» Problem requirements: In the material below, repeat only the lines from the one that holds "Segelsport, wie zum" through the final line, exactly as they stand.

» Material supplied:
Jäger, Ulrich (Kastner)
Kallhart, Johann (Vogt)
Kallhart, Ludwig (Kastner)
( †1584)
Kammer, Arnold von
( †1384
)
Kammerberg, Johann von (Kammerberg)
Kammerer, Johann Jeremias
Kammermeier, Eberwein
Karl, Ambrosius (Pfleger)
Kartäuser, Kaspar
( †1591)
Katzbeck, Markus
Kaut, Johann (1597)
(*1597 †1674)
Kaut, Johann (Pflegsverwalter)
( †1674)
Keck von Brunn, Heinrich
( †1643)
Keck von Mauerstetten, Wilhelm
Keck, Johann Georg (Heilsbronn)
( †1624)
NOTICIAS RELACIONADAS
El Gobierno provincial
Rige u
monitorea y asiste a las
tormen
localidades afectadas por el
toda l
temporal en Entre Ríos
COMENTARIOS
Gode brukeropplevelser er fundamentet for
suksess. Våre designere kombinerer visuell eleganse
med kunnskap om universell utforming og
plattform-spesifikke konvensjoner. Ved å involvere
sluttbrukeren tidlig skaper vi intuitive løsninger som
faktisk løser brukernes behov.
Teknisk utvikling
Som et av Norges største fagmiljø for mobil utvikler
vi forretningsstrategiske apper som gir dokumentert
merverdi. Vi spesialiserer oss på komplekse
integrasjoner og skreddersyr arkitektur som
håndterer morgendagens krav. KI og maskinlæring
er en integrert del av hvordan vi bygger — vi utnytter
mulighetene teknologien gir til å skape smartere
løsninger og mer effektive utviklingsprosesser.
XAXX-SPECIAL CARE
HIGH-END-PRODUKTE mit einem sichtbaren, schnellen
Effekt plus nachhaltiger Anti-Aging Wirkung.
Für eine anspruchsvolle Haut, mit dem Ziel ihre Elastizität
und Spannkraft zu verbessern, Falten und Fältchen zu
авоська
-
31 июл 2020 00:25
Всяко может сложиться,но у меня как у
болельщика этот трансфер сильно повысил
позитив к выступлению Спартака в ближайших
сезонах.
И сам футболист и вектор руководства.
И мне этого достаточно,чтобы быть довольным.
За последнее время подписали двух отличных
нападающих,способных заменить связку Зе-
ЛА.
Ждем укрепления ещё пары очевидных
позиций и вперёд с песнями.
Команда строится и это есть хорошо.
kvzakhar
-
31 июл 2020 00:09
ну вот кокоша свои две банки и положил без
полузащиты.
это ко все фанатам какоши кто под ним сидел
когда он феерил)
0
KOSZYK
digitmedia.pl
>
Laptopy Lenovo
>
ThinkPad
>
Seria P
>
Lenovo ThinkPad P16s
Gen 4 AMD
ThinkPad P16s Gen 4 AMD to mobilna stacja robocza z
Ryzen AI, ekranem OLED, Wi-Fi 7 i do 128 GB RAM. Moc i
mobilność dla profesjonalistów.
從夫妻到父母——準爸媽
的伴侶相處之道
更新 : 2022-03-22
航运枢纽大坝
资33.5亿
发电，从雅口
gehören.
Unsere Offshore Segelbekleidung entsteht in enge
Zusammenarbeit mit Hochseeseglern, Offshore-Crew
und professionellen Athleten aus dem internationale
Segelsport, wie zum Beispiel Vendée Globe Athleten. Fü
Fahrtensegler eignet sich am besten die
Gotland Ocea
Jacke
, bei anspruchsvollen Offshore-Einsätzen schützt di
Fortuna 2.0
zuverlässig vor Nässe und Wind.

» Written response:
Segelsport, wie zum Beispiel Vendée Globe Athleten. Fü
Fahrtensegler eignet sich am besten die
Gotland Ocea
Jacke
, bei anspruchsvollen Offshore-Einsätzen schützt di
Fortuna 2.0
zuverlässig vor Nässe und Wind.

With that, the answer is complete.